#### INPUT DATA ####

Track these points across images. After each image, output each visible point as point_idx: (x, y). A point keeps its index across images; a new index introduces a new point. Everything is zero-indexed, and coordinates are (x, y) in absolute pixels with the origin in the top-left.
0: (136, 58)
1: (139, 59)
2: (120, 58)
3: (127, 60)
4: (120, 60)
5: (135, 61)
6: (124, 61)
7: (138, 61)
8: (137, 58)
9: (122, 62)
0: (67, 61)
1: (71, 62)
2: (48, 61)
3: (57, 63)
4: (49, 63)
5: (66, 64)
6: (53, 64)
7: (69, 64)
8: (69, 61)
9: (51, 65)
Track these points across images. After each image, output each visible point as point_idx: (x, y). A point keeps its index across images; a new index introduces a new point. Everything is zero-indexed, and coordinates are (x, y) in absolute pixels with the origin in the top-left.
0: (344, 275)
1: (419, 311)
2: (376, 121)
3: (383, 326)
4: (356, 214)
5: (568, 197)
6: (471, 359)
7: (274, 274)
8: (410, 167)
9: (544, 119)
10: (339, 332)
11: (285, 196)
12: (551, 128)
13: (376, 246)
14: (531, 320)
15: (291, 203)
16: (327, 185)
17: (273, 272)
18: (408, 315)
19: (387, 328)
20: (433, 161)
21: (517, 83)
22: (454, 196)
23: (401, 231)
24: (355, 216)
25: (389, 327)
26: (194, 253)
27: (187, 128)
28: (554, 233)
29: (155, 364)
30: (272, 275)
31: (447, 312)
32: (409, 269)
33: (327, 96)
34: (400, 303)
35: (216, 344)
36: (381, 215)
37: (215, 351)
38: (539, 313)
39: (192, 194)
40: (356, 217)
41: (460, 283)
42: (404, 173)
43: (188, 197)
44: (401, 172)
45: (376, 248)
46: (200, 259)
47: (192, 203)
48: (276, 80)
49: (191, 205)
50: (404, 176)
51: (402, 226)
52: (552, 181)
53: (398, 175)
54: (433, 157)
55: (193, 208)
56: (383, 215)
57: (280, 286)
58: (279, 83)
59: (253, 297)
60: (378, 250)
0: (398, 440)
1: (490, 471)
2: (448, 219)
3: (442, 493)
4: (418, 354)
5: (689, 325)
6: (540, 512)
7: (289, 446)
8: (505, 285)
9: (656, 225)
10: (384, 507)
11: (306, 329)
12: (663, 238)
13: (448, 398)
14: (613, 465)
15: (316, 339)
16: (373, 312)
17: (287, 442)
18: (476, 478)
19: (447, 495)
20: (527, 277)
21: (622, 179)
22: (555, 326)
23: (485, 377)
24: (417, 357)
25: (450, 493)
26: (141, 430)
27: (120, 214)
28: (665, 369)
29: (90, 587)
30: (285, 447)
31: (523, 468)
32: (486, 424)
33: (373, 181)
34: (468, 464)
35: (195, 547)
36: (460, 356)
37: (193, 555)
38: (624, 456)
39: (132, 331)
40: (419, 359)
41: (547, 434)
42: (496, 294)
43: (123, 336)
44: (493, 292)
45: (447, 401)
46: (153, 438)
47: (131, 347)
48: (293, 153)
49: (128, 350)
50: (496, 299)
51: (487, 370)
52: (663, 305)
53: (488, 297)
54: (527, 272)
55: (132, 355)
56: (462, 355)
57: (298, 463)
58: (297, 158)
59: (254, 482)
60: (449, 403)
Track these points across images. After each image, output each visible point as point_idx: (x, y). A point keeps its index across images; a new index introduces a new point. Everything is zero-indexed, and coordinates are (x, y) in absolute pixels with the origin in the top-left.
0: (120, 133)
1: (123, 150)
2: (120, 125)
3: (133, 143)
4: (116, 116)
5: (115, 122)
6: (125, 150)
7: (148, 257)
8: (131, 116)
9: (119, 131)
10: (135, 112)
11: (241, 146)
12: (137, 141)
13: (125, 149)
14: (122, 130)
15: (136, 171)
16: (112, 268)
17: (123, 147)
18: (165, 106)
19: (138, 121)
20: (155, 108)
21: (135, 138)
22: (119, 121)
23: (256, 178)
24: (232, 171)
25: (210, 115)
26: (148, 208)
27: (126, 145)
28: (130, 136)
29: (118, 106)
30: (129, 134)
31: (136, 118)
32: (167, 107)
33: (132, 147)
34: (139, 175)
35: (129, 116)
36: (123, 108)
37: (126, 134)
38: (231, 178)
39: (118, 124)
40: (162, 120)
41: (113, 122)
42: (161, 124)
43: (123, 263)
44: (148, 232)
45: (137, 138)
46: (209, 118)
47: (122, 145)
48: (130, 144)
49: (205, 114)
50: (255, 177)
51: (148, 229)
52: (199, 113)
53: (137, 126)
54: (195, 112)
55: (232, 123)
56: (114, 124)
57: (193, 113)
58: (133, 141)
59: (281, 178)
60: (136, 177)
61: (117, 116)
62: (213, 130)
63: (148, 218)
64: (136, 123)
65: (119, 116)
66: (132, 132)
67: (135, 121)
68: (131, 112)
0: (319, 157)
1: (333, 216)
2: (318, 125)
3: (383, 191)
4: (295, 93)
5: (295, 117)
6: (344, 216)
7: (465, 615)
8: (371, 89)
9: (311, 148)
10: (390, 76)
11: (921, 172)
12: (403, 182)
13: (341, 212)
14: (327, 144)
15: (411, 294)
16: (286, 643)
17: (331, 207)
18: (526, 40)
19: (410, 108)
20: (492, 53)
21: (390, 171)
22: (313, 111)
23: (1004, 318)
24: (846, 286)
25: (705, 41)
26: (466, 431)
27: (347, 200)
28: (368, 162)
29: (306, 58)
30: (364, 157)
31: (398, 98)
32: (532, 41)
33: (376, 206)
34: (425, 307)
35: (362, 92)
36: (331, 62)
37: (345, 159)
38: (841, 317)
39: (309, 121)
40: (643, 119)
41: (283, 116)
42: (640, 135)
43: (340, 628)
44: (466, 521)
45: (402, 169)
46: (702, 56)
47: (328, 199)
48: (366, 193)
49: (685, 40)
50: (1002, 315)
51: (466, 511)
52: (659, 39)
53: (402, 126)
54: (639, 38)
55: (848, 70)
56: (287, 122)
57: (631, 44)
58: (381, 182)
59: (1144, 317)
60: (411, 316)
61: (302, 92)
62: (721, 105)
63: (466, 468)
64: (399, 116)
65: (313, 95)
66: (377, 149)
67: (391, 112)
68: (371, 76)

####

TASK OBJECTIVE => Quote all of the entries verbatim.

ANSWER TO THE PROBLEM =>
Track these points across images. After each image, output each visible point as point_idx: (x, y). A point keeps its index across images; a new index introduces a new point. Everything is zero-indexed, and coordinates are (x, y) in absolute pixels with the origin in the top-left.
0: (136, 58)
1: (139, 59)
2: (120, 58)
3: (127, 60)
4: (120, 60)
5: (135, 61)
6: (124, 61)
7: (138, 61)
8: (137, 58)
9: (122, 62)
0: (67, 61)
1: (71, 62)
2: (48, 61)
3: (57, 63)
4: (49, 63)
5: (66, 64)
6: (53, 64)
7: (69, 64)
8: (69, 61)
9: (51, 65)
Track these points across images. After each image, output each visible point as point_idx: (x, y). A point keeps its index across images; a new index introduces a new point. Everything is zero-indexed, and coordinates are (x, y) in absolute pixels with the origin in the top-left.
0: (344, 275)
1: (419, 311)
2: (376, 121)
3: (383, 326)
4: (356, 214)
5: (568, 197)
6: (471, 359)
7: (274, 274)
8: (410, 167)
9: (544, 119)
10: (339, 332)
11: (285, 196)
12: (551, 128)
13: (376, 246)
14: (531, 320)
15: (291, 203)
16: (327, 185)
17: (273, 272)
18: (408, 315)
19: (387, 328)
20: (433, 161)
21: (517, 83)
22: (454, 196)
23: (401, 231)
24: (355, 216)
25: (389, 327)
26: (194, 253)
27: (187, 128)
28: (554, 233)
29: (155, 364)
30: (272, 275)
31: (447, 312)
32: (409, 269)
33: (327, 96)
34: (400, 303)
35: (216, 344)
36: (381, 215)
37: (215, 351)
38: (539, 313)
39: (192, 194)
40: (356, 217)
41: (460, 283)
42: (404, 173)
43: (188, 197)
44: (401, 172)
45: (376, 248)
46: (200, 259)
47: (192, 203)
48: (276, 80)
49: (191, 205)
50: (404, 176)
51: (402, 226)
52: (552, 181)
53: (398, 175)
54: (433, 157)
55: (193, 208)
56: (383, 215)
57: (280, 286)
58: (279, 83)
59: (253, 297)
60: (378, 250)
0: (398, 440)
1: (490, 471)
2: (448, 219)
3: (442, 493)
4: (418, 354)
5: (689, 325)
6: (540, 512)
7: (289, 446)
8: (505, 285)
9: (656, 225)
10: (384, 507)
11: (306, 329)
12: (663, 238)
13: (448, 398)
14: (613, 465)
15: (316, 339)
16: (373, 312)
17: (287, 442)
18: (476, 478)
19: (447, 495)
20: (527, 277)
21: (622, 179)
22: (555, 326)
23: (485, 377)
24: (417, 357)
25: (450, 493)
26: (141, 430)
27: (120, 214)
28: (665, 369)
29: (90, 587)
30: (285, 447)
31: (523, 468)
32: (486, 424)
33: (373, 181)
34: (468, 464)
35: (195, 547)
36: (460, 356)
37: (193, 555)
38: (624, 456)
39: (132, 331)
40: (419, 359)
41: (547, 434)
42: (496, 294)
43: (123, 336)
44: (493, 292)
45: (447, 401)
46: (153, 438)
47: (131, 347)
48: (293, 153)
49: (128, 350)
50: (496, 299)
51: (487, 370)
52: (663, 305)
53: (488, 297)
54: (527, 272)
55: (132, 355)
56: (462, 355)
57: (298, 463)
58: (297, 158)
59: (254, 482)
60: (449, 403)
Track these points across images. After each image, output each visible point as point_idx: (x, y). A point keeps its index across images; a new index introduces a new point. Everything is zero-indexed, and coordinates are (x, y) in absolute pixels with the origin in the top-left.
0: (120, 133)
1: (123, 150)
2: (120, 125)
3: (133, 143)
4: (116, 116)
5: (115, 122)
6: (125, 150)
7: (148, 257)
8: (131, 116)
9: (119, 131)
10: (135, 112)
11: (241, 146)
12: (137, 141)
13: (125, 149)
14: (122, 130)
15: (136, 171)
16: (112, 268)
17: (123, 147)
18: (165, 106)
19: (138, 121)
20: (155, 108)
21: (135, 138)
22: (119, 121)
23: (256, 178)
24: (232, 171)
25: (210, 115)
26: (148, 208)
27: (126, 145)
28: (130, 136)
29: (118, 106)
30: (129, 134)
31: (136, 118)
32: (167, 107)
33: (132, 147)
34: (139, 175)
35: (129, 116)
36: (123, 108)
37: (126, 134)
38: (231, 178)
39: (118, 124)
40: (162, 120)
41: (113, 122)
42: (161, 124)
43: (123, 263)
44: (148, 232)
45: (137, 138)
46: (209, 118)
47: (122, 145)
48: (130, 144)
49: (205, 114)
50: (255, 177)
51: (148, 229)
52: (199, 113)
53: (137, 126)
54: (195, 112)
55: (232, 123)
56: (114, 124)
57: (193, 113)
58: (133, 141)
59: (281, 178)
60: (136, 177)
61: (117, 116)
62: (213, 130)
63: (148, 218)
64: (136, 123)
65: (119, 116)
66: (132, 132)
67: (135, 121)
68: (131, 112)
0: (319, 157)
1: (333, 216)
2: (318, 125)
3: (383, 191)
4: (295, 93)
5: (295, 117)
6: (344, 216)
7: (465, 615)
8: (371, 89)
9: (311, 148)
10: (390, 76)
11: (921, 172)
12: (403, 182)
13: (341, 212)
14: (327, 144)
15: (411, 294)
16: (286, 643)
17: (331, 207)
18: (526, 40)
19: (410, 108)
20: (492, 53)
21: (390, 171)
22: (313, 111)
23: (1004, 318)
24: (846, 286)
25: (705, 41)
26: (466, 431)
27: (347, 200)
28: (368, 162)
29: (306, 58)
30: (364, 157)
31: (398, 98)
32: (532, 41)
33: (376, 206)
34: (425, 307)
35: (362, 92)
36: (331, 62)
37: (345, 159)
38: (841, 317)
39: (309, 121)
40: (643, 119)
41: (283, 116)
42: (640, 135)
43: (340, 628)
44: (466, 521)
45: (402, 169)
46: (702, 56)
47: (328, 199)
48: (366, 193)
49: (685, 40)
50: (1002, 315)
51: (466, 511)
52: (659, 39)
53: (402, 126)
54: (639, 38)
55: (848, 70)
56: (287, 122)
57: (631, 44)
58: (381, 182)
59: (1144, 317)
60: (411, 316)
61: (302, 92)
62: (721, 105)
63: (466, 468)
64: (399, 116)
65: (313, 95)
66: (377, 149)
67: (391, 112)
68: (371, 76)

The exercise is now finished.